[Records supplied]
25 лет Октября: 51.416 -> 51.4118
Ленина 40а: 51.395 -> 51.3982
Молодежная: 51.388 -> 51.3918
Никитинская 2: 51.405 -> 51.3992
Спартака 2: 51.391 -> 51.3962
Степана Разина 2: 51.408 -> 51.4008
[/Records supplied]
[Records supplied]
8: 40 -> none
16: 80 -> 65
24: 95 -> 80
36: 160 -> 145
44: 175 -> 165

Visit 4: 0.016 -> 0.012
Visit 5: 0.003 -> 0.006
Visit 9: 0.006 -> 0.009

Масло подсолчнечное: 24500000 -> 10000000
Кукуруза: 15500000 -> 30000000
[/Records supplied]
Using the data above, transcribe the lines that run from the line with "25 лет Октября: 51.416 -> 51.4118" to the line with "Степана Разина 2: 51.408 -> 51.4008", both ends kept, and output nothing else.

25 лет Октября: 51.416 -> 51.4118
Ленина 40а: 51.395 -> 51.3982
Молодежная: 51.388 -> 51.3918
Никитинская 2: 51.405 -> 51.3992
Спартака 2: 51.391 -> 51.3962
Степана Разина 2: 51.408 -> 51.4008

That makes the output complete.